Apart from a few DA hecklers, the crowd mostly loved him. Malema inspired them, he wrote; “I witnessed many of those sitting on the fence becoming believers of the ‘glorious revolution’ Julius spoke of.” Malema was “not everybody’s cup of tea”, Moleko continued, “but there is a lot more going on under the hood than some have been led to believe.
Furthermore, whether those who witnessed him liked what they saw or found it intolerable, every person who walked out of the Beattie Lecture Theatre onto University Avenue was emotionally charged and was wanting more.”
In Luthuli House itself, those who do not love or heroworship Malema fear him – or tolerate him because he serves their purposes. Most make sure that they stay on his right side.
About three million new voters registered for the April 2009 elections. Most of those must have been young and black. Malema and his lieutenants like to remind the ANC leadership that the Youth League delivered most of these votes to the ANC. That made sure that the ANC ended up with 65,9% of the total vote, despite the breakaway by Cope and the growth of the DA.
It seems fairly safe to assume that Malema’s value to the mainstream ANC is the fact that the disaffected black youth, angry and resentful that their prospects have not dramatically improved in recent years, are attracted by Malema’s rudeness, militancy and blanket defiance.
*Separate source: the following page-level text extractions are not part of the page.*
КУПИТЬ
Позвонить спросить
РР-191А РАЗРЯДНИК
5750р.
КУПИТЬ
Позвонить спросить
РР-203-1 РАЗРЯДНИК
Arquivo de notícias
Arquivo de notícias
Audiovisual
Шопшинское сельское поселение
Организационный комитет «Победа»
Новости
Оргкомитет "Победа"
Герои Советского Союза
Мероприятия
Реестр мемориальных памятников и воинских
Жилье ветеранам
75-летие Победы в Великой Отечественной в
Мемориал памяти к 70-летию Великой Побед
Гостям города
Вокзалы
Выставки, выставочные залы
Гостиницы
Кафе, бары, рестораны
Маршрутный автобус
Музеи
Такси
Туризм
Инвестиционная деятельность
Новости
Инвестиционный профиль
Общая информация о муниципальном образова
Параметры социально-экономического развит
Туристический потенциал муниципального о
His power gives them a little, by proxy.
Opposition parties claim Malema is being shamelessly used as a tool by the senior leadership of the ANC to “do their dirty work for them”. The ANC denies this, naturally, and reminds people that the ANC Youth League can legitimately claim some autonomy.
Some leaders privately tell reporters that they don’t take Malema seriously and that’s why they find it unnecessary to constantly repudiate and discipline him. But there is sufficient reason to believe that Zuma himself and several of his senior comrades in the ANC’s national executive have consciously exploited Malema’s blustering style and scare tactics to their own advantage.
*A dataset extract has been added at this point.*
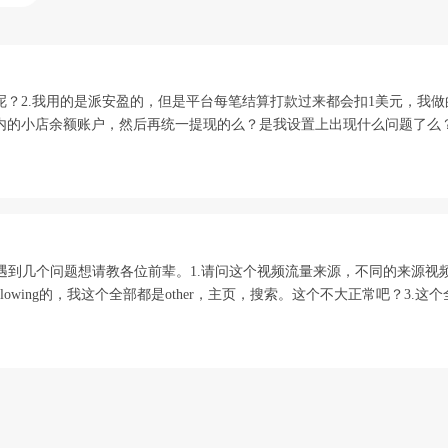
的呢？2.我用的是派安盈的，但是平台每笔结算打款过来都会扣1美元，我
似国内的小店余额账户，然后再统一提现的么？是我设置上出现什么问题了么
在遇到几个问题想请教各位前辈。1.请问这个视频流量来源，不同的来源
llowing的，我这个全部都是other，主页，搜索。这个不大正常吧？3.这个全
One of those leaders reluctantly conceded as much: “All those who claimed to have left the ANC because of Julius’s antics would have left the ANC anyway. When the IFP’s Koos van der Merwe said before the elections that Malema was the opposition parties’ best weapon, he didn’t know what he was talking about. Sure, he embarrasses us occasionally, but it does no lasting damage; we simply say he’s young and still has to learn. On the other hand, he’s brought real value to the party at election time and his role in getting Zuma where he is now, instead of in jail, should not be underestimated.”
Whatever his political future, Julius Malema has made sure of his place in the history books in the important new era in South African politics after the Polokwane revolution of December 2007.
Some quotes from The World According to Malema:
On Julius Malema: “I’m an ordinary young person who’s grown up here in South Africa, from a township, who has no intention – none whatsoever – to scare people.”
On Zuma’s education: “Zuma was taught by people on the ground. He is the most educated president. Economics is simple – put bread on the table.”
On politicians who can be replaced: “Politicians are the easiest to replace . . . we will move forward and they will carry on with the programmes which are there.”
On a two-thirds majority: “We are tired of a two-thirds majority. Our aim is a ‘three-thirds’ majority.”
On being a decoy: “I was the decoy. While Helen Zille was calling me names, Jacob Zuma was sprinting to the Union Buildings.”
On Nando’s: “I don’t know what’s happening with Nando’s. We are running this country and we cannot be concerned about chickens.”
On the ANCYL: “We are in a political laboratory; never blame us if we make mistakes, we are [just] learning.”